While the PESTEL framework is intended to help understand the broad macro-environment that a company is operating in, Porter’s Five Forces is a framework to understand the industry that a firm operates in. It helps highlight how the relative powers of buyers and suppliers, as well as competition from new entrants, substitute products, and rivalry between competitors, influences the extent to which an industry is able to capture the value that is created. 

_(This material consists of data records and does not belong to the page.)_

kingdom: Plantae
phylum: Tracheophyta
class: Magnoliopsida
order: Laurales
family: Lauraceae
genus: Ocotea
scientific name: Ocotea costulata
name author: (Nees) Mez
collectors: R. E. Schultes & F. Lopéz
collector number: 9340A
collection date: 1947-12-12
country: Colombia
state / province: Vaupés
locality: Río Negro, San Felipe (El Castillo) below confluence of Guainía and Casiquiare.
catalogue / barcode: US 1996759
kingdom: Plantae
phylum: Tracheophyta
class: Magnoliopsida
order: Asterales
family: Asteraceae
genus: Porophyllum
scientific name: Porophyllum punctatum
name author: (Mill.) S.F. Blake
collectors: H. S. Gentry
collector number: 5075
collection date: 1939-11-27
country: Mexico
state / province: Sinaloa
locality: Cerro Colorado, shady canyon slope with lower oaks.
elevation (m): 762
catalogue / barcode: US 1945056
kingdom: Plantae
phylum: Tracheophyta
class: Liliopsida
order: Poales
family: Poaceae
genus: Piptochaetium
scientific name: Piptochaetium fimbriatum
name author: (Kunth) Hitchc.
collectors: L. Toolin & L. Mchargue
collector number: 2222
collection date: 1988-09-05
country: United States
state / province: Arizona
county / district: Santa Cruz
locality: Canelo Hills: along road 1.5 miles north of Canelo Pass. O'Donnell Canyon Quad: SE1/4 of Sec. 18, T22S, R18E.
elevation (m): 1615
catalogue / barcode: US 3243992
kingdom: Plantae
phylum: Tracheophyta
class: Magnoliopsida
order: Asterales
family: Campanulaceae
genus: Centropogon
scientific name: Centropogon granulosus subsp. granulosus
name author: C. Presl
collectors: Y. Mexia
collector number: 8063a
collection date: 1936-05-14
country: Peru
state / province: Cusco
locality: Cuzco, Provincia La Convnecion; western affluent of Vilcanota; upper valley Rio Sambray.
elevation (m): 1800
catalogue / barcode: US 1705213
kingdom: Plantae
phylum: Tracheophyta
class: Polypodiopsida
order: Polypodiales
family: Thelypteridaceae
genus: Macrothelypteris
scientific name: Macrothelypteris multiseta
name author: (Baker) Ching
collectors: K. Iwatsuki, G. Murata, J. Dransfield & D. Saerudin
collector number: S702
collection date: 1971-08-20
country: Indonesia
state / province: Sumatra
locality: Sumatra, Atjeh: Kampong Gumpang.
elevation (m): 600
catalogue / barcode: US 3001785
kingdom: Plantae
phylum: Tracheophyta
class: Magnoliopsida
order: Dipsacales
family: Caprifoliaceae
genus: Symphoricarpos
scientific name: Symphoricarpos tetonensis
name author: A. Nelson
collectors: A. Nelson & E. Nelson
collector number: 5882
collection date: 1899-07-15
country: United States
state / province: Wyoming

The components of Porter’s Five Forces include:

  • Buyer power: The extent to which buyers are able to put pressure on the price of the good – potentially due to their size or importance.
  • Supplier power: The ability of suppliers to increase the costs of inputs.
  • Rivalry: The extent to which firms already in the industry compete away the industry profits – potentially through undercutting one another.
  • Threat of new entrants: How easy it is for new firms to enter the industry – potentially increasing the levels of competition within an industry over time. 
  • Substitute products: The extent to which there is competition from substitute products.

Both frameworks draw attention to external factors - largely outside of the firm's direct control

As illustrated above, both Porter’s Five Forces and the PESTEL analysis examine different components of a firm’s broad environment: trends that apply across industries in the case of PESTEL, whereas factors that are important within an industry in the case of Porter’s Five Forces.

The frameworks complement one another – allowing greater understanding and awareness of broad factors that can impact a firm and industry.